Wer das Geld hat, hat die Macht

Mögliche Nachfolger Yassir Arafats und seine Frau Suha streiten um das Milliardenerbe des steinreichen Vorsitzenden der PLO. von andré anchuelo

Während in Gaza und der Westbank möglicherweise schon die Waffen für den Machtkampf um die Nachfolge Yassir Arafats geladen werden, findet hinter den Kulissen noch ein anderer Kampf statt. Denn nicht alle Macht kommt aus den Gewehrläufen. Vielmehr haben sich Arafats potenzielle Nachfolger an ein Wort des PLO-Vorsitzenden aus seiner Zeit in Tunis erinnert: »Nur wer die Geldmittel kontrolliert, bleibt an der Macht.«

Faktisch üben derzeit der Ministerpräsident der Palästinensischen Autonomiebehörde (PA), Achmed Qurei, und der Generalsekretär der PLO, Machmoud Abbas, die Macht in der palästinensischen Verwaltungshauptstadt Ramallah aus. Als es in der vergangenen Woche hieß, Arafat liege im Sterben, wollte Abbas sofort zu ihm nach Paris eilen, um auch die Kontrolle über die Finanzen der PLO zu übernehmen.

Denn in den letzten Jahren und Jahrzehnten war nicht nur die palästinensische Politik, sondern auch das palästinensische Finanzwesen eine One-Man-Show.
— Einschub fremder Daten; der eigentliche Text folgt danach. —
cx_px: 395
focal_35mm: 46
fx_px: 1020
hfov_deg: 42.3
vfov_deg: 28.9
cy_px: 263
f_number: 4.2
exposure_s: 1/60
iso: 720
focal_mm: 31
Arafat verfügte als Vorsitzender von PA, PLO und deren Hauptfraktion, der Fatah-Bewegung, in der ganzen Welt über diverse Konten. Diese lauten auf Arafat persönlich. Der »Vorsitzende unterscheidet nicht zwischen seinen eigenen Guthaben und denen seiner Bewegung«, stellte ein Biograph des PLO-Chefs schon vor Jahren fest.
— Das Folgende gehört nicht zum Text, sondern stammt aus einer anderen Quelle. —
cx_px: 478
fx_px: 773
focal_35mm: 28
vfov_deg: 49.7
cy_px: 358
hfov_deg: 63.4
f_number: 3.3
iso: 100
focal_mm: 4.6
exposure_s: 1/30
Offenbar unterschied Arafat auch nicht zwischen Geld der PLO und internationalen Hilfszahlungen an seine Autonomiebehörde. So war im vergangenen Jahr einem Untersuchungsbericht des Internationalen Währungsfonds zu entnehmen, dass innerhalb von fünf Jahren etwa 900 Millionen Dollar aus dem Haushalt der PA auf ein Privatkonto Arafats in Israel umgeleitet worden seien. Schätzungen des arabischen Fernsehsenders al-Jazeera zufolge ist Arafats Vermögen durch derartige Transaktionen auf 4,2 bis 6,5 Milliarden Dollar angewachsen.
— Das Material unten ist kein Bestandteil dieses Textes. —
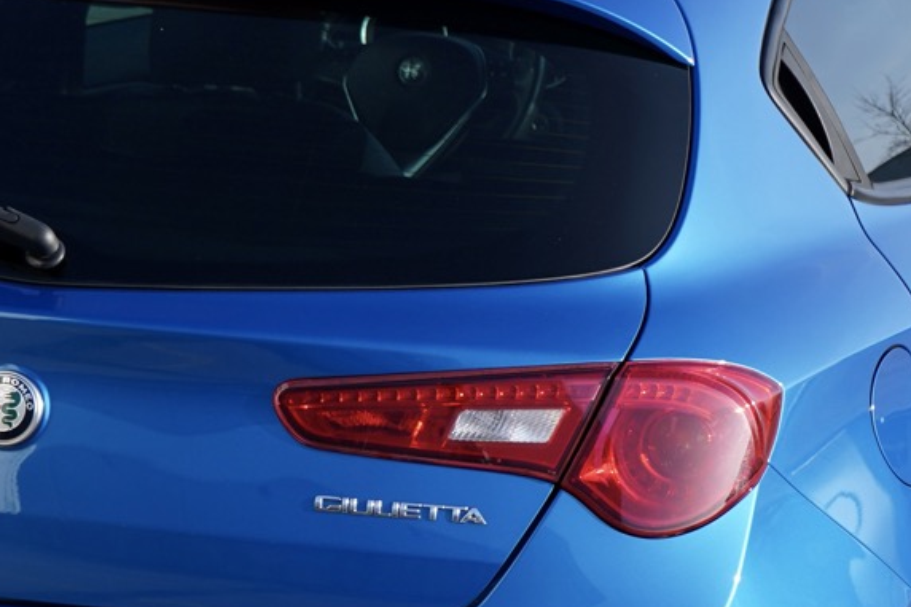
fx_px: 5945
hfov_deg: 8.8
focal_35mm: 235
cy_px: 553
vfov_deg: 5.8
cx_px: 637
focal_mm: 70
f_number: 6.3
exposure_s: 1/200
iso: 100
Schon seit längerem wurde Arafats Finanzpraxis auch von Palästinensern kritisiert. Im Sommer 2002 sagte ein Abgeordneter des PA-Parlaments lakonisch, nur »Arafat und Allah wissen, wohin die Mittel verschwinden«. Zwei Jahre später monierte Mohammed Dahlan, einer der bekanntesten Arafat-Kritiker und als möglicher Nachfolger gehandelt, fünf Milliarden Dollar ausländische Hilfsgelder seien umgeleitet worden, »und wir wissen nicht wohin«. Auch der ehemalige PLO-Finanzchef Jawid Ghusseini konstatierte: »Arafat verfügt über alle Konten der Fatah und der PLO. Er ist der einzige, der weiß, wo das Geld ist.«

Der PA-Parlamentarier Azmi Shuaibi sorgte sich bereits im Frühjahr 2003 über das mögliche Ableben Arafats: Niemand »wüsste dann mehr, wohin das Vermögen des palästinensischen Volkes verschwunden ist«. Dieser Fall könnte jetzt eingetreten sein. Allerdings gibt es einige Personen, die mehr wissen als andere. Arafats Ehefrau Suha etwa hat vermutlich Zugriff auf einige der Konten, kennt aber das innere System des Finanznetzwerks nicht. Dieses Wissen wiederum besitzt Mohammed Raschid, Arafats wichtigster Finanzmanager. Jetzt kommt es darauf an, wer Kenntnisse und Zugriffsrechte entscheidend zusammenbringt und wer im Streit um die politische Macht mit welcher Fraktion koaliert.

Machmoud Abbas jedenfalls wurde aus Paris von der kleinen Gruppe von Personen um Suha Arafat, die als einzige bis zuletzt Zugang zu Arafat hatten, bedeutet, er könne sich den Weg nach Frankreich sparen. Aber auch die in Paris anwesenden Raschid und Dahlan wurden nicht zu Arafat gelassen. Angeblich hat Suha von ihrem Mann – als er noch bei Bewusstsein war – gefordert, sie als alleinige Erbin einzusetzen. Schließlich arbeite sie für die palästinensischen Interessen, rechtfertigte sie schon vor einiger Zeit ihre finanziellen Ansprüche. Doch offenbar hat ihr Mann das Ansinnen abgelehnt.